Keywords: Systemic lupus erythematosus, CD4⁺ T cell, miR-132-3p, FOXO1, biomarker, disease severity

Introduction

Systemic lupus erythematosus (SLE) is a chronic autoimmune disease associated with severe organ injury, including nephritis and encephalopathy.¹ SLE is mediated by the production of diverse auto-antibodies against a wide range of self-antigens and immune complexes. Although the pathogenic mechanism of SLE remains unclear, increasing evidence suggests that CD4⁺ T cell dysfunction plays a pivotal role in promoting the production of auto-antibodies via activating B cells.² CD4⁺ T cells exhibit numerous functional abnormalities in patients with SLE, including an imbalance of T-helper cells and regulatory T (Treg) cells, impaired signaling, and increased spontaneous activation.^3,4 It is therefore crucial to investigate the dysfunctional mechanisms of CD4⁺ T cells in patients to further our understanding of the pathogenesis and therapeutic strategies for this autoimmune disease.

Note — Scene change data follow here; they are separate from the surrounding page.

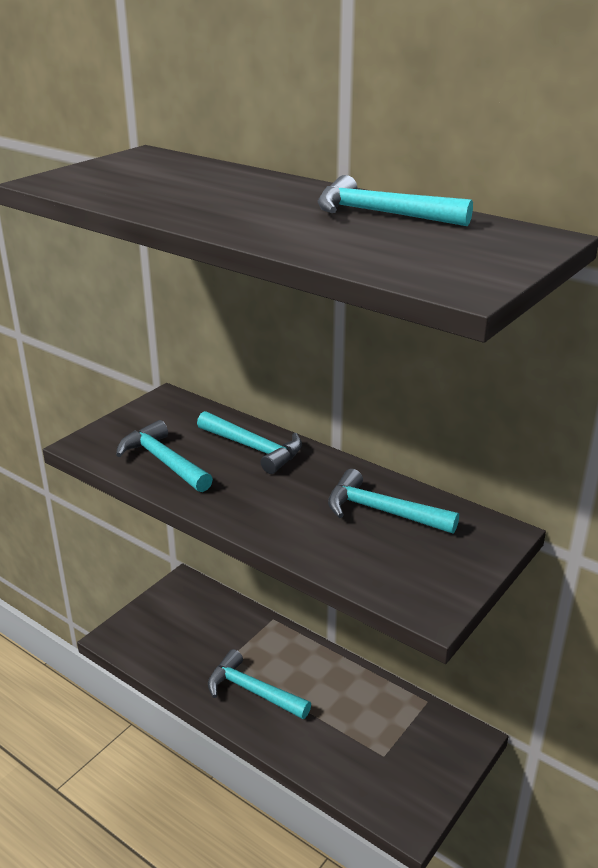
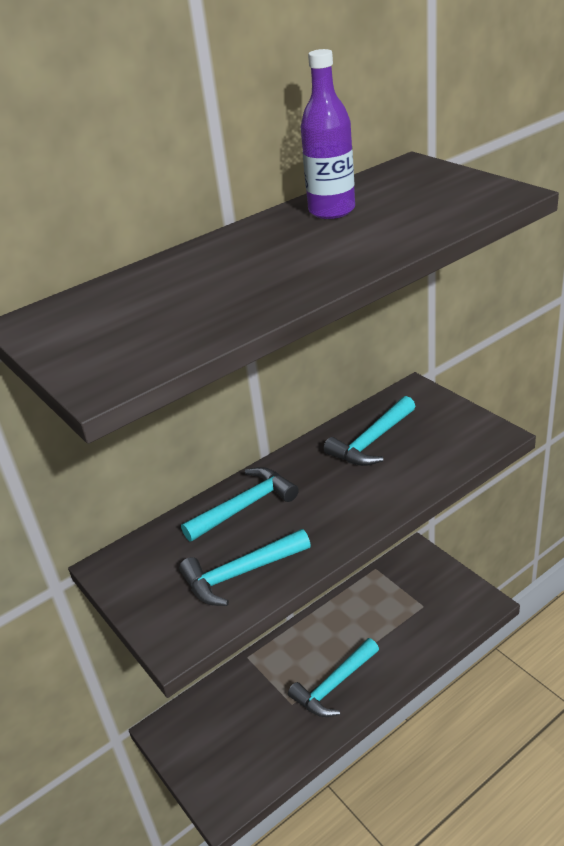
camera: 70 degrees left, 5 degrees up
turquoise hammer [318,175,473,226] -> purple bottle [301,49,355,219]

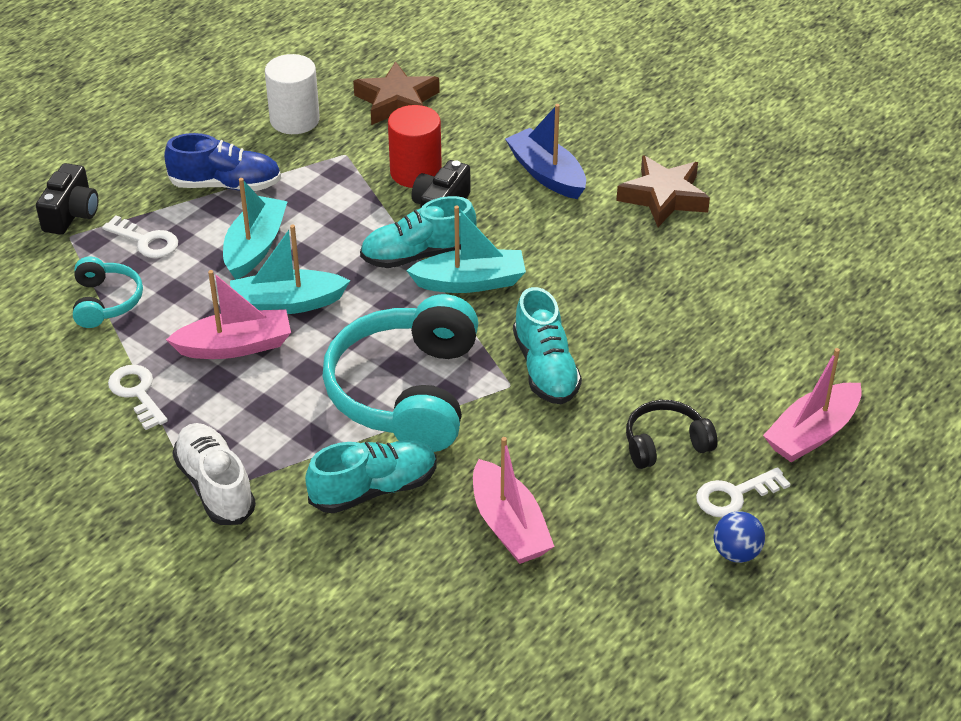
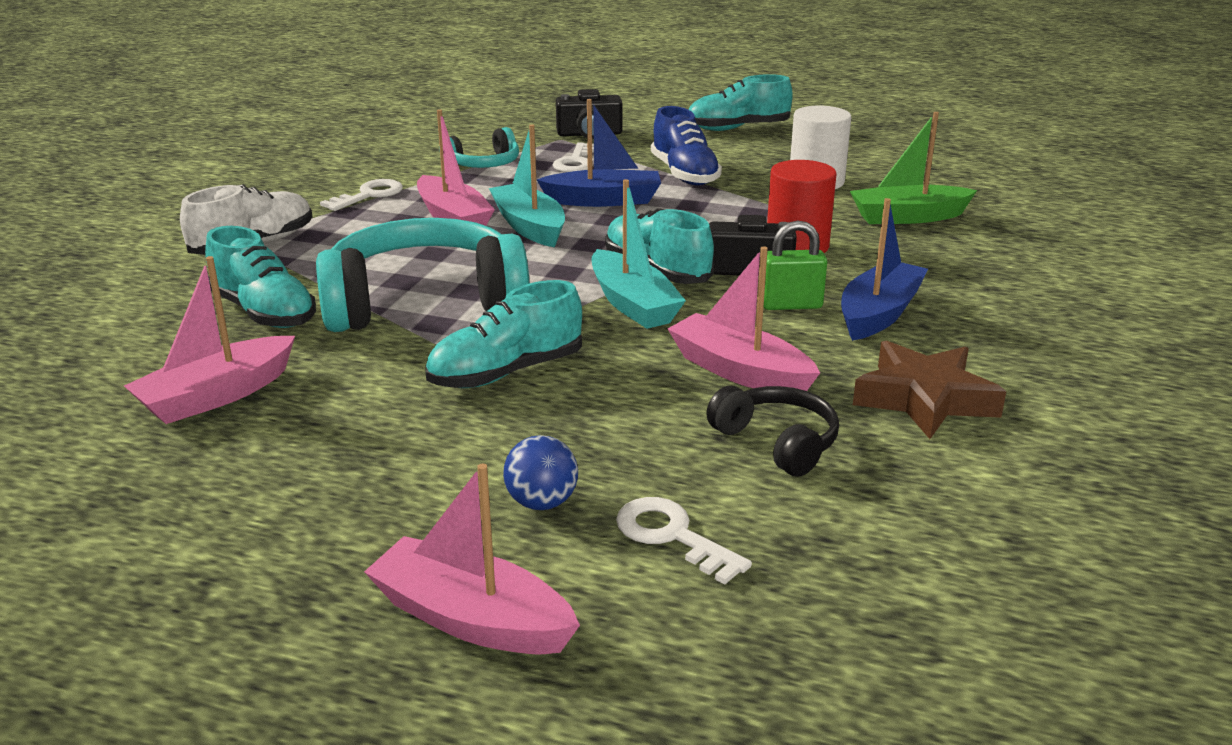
camera: 70 degrees right, 15 degrees down
turquoise boat [223,178,288,280] -> blue boat [537,99,661,207]
brown star [353,61,440,125] -> green boat [850,112,977,224]
black headphones [626,400,718,469] -> black headphones moved to [706,386,839,476]
white key [696,467,790,518] -> white key moved to [616,497,752,584]
blue ball [714,511,765,563] -> blue ball moved to [503,435,578,510]
none -> pink boat [668,246,820,391]
none -> turquoise shoe [689,74,793,131]
none -> green padlock [764,221,827,310]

MicroRNAs (miRNAs) comprise a substantial family of endogenous small non-coding single-stranded RNAs, approximately 18 to 25 nucleotides in length, that play a crucial role in negatively regulating gene expression by initiating the degradation or inhibiting the translation of target mRNAs.⁵ miRNAs play various roles in the immune system, especially with regard to CD4⁺ T cells, including regulating immune responses and the proliferation and differentiation of immune cells.^6,7 Although a previous study linked the specific miRNA, miR-132-3p, with disease activity and some manifestations of SLE,⁸ the specific mechanism underlying this association remains unclear.

In this study, we aimed to explore the expression and underlying mechanism of miR-132-3p in CD4⁺ T cells in patients with SLE. We initially assessed miR-132-3p expression in CD4⁺ T cells from patients with SLE and healthy controls using real-time quantitative reverse transcription polymerase chain (RT-qPCR). We then conducted bioinformatics analyses to identify potential target genes regulated by miR-132-3p and explored the associated pathways in CD4⁺ T cells. Finally, we evaluated the associations of this miRNA with the SLE Disease Activity Index (SLEDAI) score and various laboratory characteristics in patients with SLE.

Materials and methods

Study design and subjects

This translational study included in-patients with SLE recruited from the Department of Dermatology, Huashan Hospital, affiliated with Fudan University, between July 2017 and June 2019. Healthy age- and sex-matched control individuals also participated voluntarily in the study. The study protocol was approved by the Independent Ethics Committee of Huashan Hospital (ethical code number 2014-025), and all participants provided written informed consent.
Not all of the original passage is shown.